Jeudi 27 avril, Michèle Picard avait rendez-vous au tribunal administratif. Comme tous les ans ou presque (*), le maire de Vénissieux était appelé à défendre ses arrêtés pris fin mars, interdisant, sur le territoire de la commune, les expulsions locatives sans solution de relogement, les coupures d’électricité et de gaz, les saisies mobilières.
Michèle Picard avait, au cours de l’audience, expliqué que « les effets des crises sont encore plus violents dans les villes populaires », formant « un tableau déjà noir auquel se rajoutent l’hyperinflation, l’envolée des prix de l’énergie et des produits alimentaires ». « Je reste persuadée qu’il est de mon devoir de maire de protéger mes concitoyens plongés dans une détresse sociale inextricable, assurait le maire. Mais jusqu’à quand pourrons-nous jouer ce rôle d’amortisseur social ? Le pic n’est pas atteint, nous le savons, et les mois à venir seront encore plus difficiles. De par mes pouvoirs de police, il est aussi de ma responsabilité d’assurer le bon ordre, la tranquillité, la salubrité publique et la sécurité des habitants contre les accidents dus aux moyens de substitution d’énergies notamment. »
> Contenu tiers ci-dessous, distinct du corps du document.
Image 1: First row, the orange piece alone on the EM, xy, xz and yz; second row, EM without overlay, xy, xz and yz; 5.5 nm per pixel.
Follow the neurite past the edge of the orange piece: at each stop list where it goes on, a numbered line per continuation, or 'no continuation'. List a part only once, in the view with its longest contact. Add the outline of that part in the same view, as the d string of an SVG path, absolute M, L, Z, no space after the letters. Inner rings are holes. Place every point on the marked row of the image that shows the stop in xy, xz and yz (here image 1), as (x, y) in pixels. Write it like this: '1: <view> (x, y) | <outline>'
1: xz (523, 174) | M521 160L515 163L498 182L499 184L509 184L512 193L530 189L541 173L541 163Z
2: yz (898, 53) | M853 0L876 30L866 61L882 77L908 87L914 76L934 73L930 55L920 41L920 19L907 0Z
Le préfet, pour sa part, estimait qu’un maire « n’a pas la compétence requise pour prendre de tels arrêtés, qui constituent un détournement de pouvoir, violent l’autorité de la chose jugée et portent atteinte à la liberté du commerce et de l’industrie ».
Le tribunal administratif est allé dans le sens du préfet et a, peu après, décidé de suspendre les arrêtés pris par Michèle Picard.
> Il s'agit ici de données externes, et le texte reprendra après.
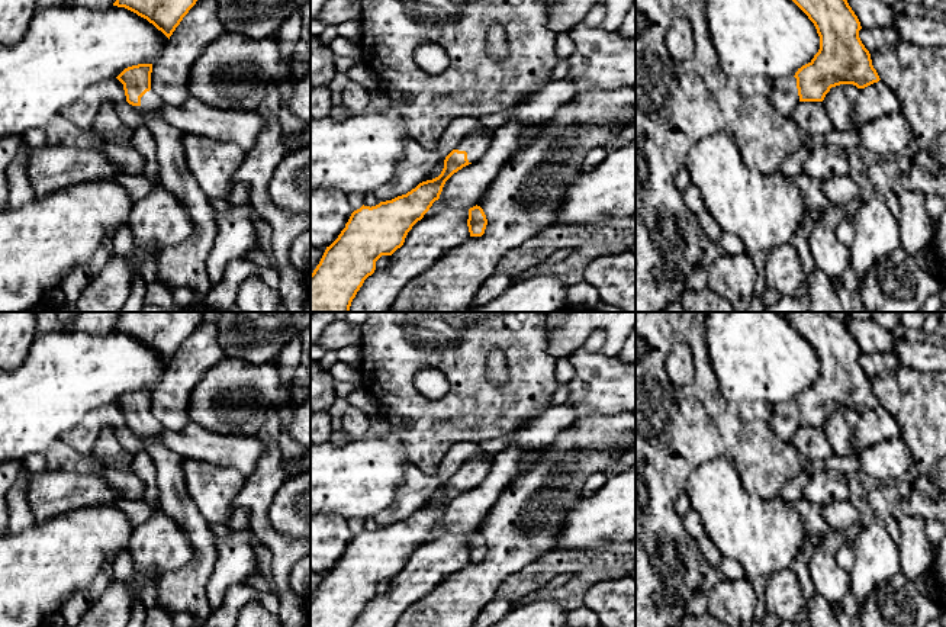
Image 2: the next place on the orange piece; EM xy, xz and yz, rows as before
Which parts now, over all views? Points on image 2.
1: xy (184, 264) | M151 89L141 97L141 104L133 107L142 115L142 125L155 139L160 181L187 206L194 229L183 242L158 253L157 279L174 289L190 289L196 296L196 305L203 305L213 286L207 257L218 231L216 210L189 170L183 147L184 132L163 119L164 106Z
« Cette décision n’affaiblit en rien ma détermination, a commenté, dans un communiqué de presse, Michèle Picard. Mon objectif n’est pas d’obtenir le rejet de la requête en suspension initiée par la Préfecture. Mon objectif est constant : faire jurisprudence, sur le fond, pour que la loi évolue, pour que chaque citoyen puisse vivre et non pas survivre. (…) Je ne me résoudrai jamais à laisser des familles plonger dans la spirale de l’exclusion, privées de toute dignité dans une zone de non-droits constitutionnels. »
(*) En 2020, en raison de la crise du Covid-19, la trêve hivernale avait été prolongée jusqu’au 10 juillet, et le gouvernement avait demandé aux préfets « de ne pas recourir à la force publique sans solution de relogement ». Michèle Picard avait alors estimé qu’il n’était pas nécessaire de prendre des arrêtés contre les expulsions locatives.